• **Written problem**: Identify each line in the entries below that contains the string "兒童及少年福利與權益保障法第十六條條文修正草案", and copy those lines.

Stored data
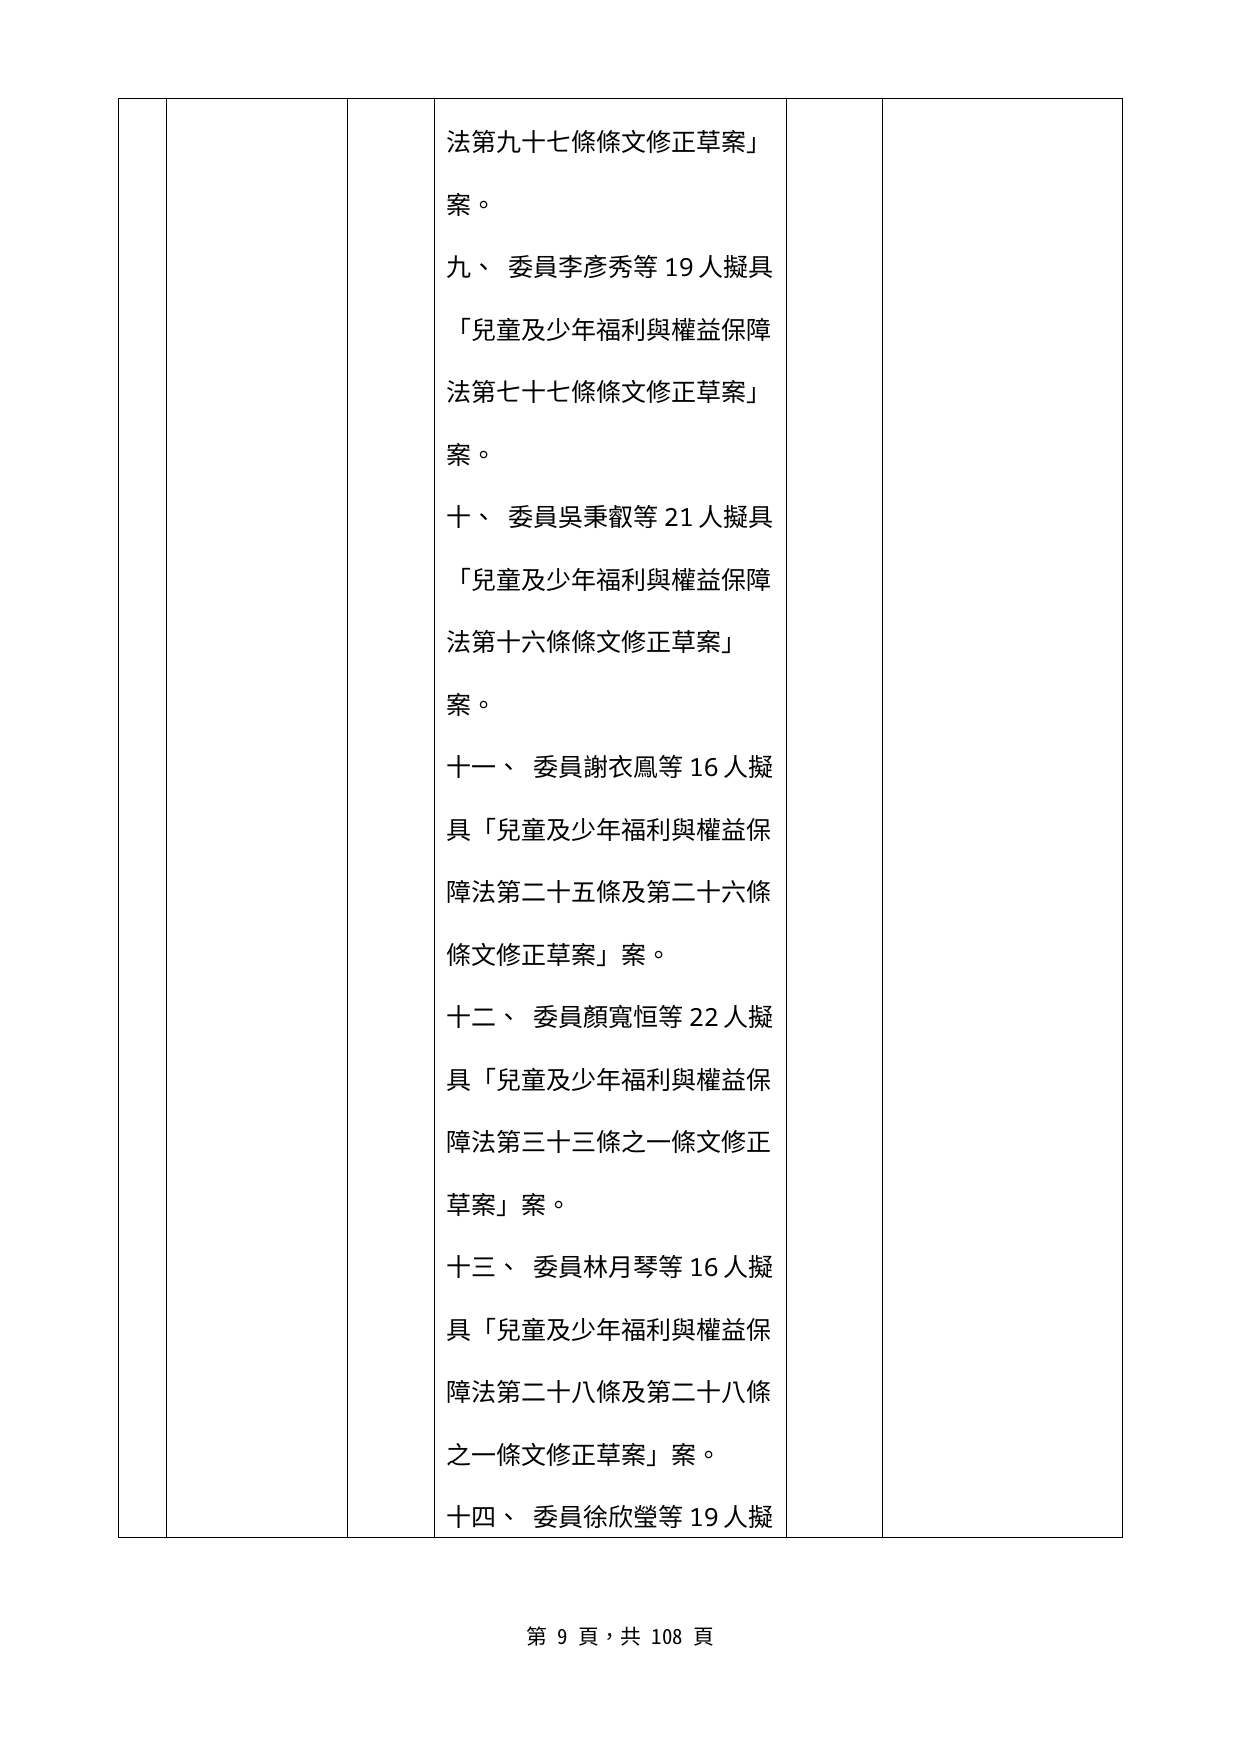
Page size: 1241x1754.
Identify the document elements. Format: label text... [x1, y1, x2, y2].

table_cell [167, 99, 347, 1537]
table_cell [348, 99, 434, 1537]
table_cell [883, 99, 1122, 1537]
table_cell [787, 99, 882, 1537]
table_cell 法第九十七條條文修正草案」案。 九、 委員李彥秀等19人擬具「兒童及少年福利與權益保障法第七十七條條文修正草案」案。 十、 委員吳秉叡等21人擬具「兒童及少年福利與權益保障法第十六條條文修正草案」案。 十一、 委員謝衣鳯等16人擬具「兒童及少年福利與權益保障法第二十五條及第二十六條條文修正草案」案。 十二、 委員顏寬恒等22人擬具「兒童及少年福利與權益保障法第三十三條之一條文修正草案」案。 十三、 委員林月琴等16人擬具「兒童及少年福利與權益保障法第二十八條及第二十八條之一條文修正草案」案。 十四、 委員徐欣瑩等19人擬 [435, 99, 786, 1537]
table_cell [119, 99, 166, 1537]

• **Solution to this task**:
table_cell 法第九十七條條文修正草案」案。 九、 委員李彥秀等19人擬具「兒童及少年福利與權益保障法第七十七條條文修正草案」案。 十、 委員吳秉叡等21人擬具「兒童及少年福利與權益保障法第十六條條文修正草案」案。 十一、 委員謝衣鳯等16人擬具「兒童及少年福利與權益保障法第二十五條及第二十六條條文修正草案」案。 十二、 委員顏寬恒等22人擬具「兒童及少年福利與權益保障法第三十三條之一條文修正草案」案。 十三、 委員林月琴等16人擬具「兒童及少年福利與權益保障法第二十八條及第二十八條之一條文修正草案」案。 十四、 委員徐欣瑩等19人擬 [435, 99, 786, 1537]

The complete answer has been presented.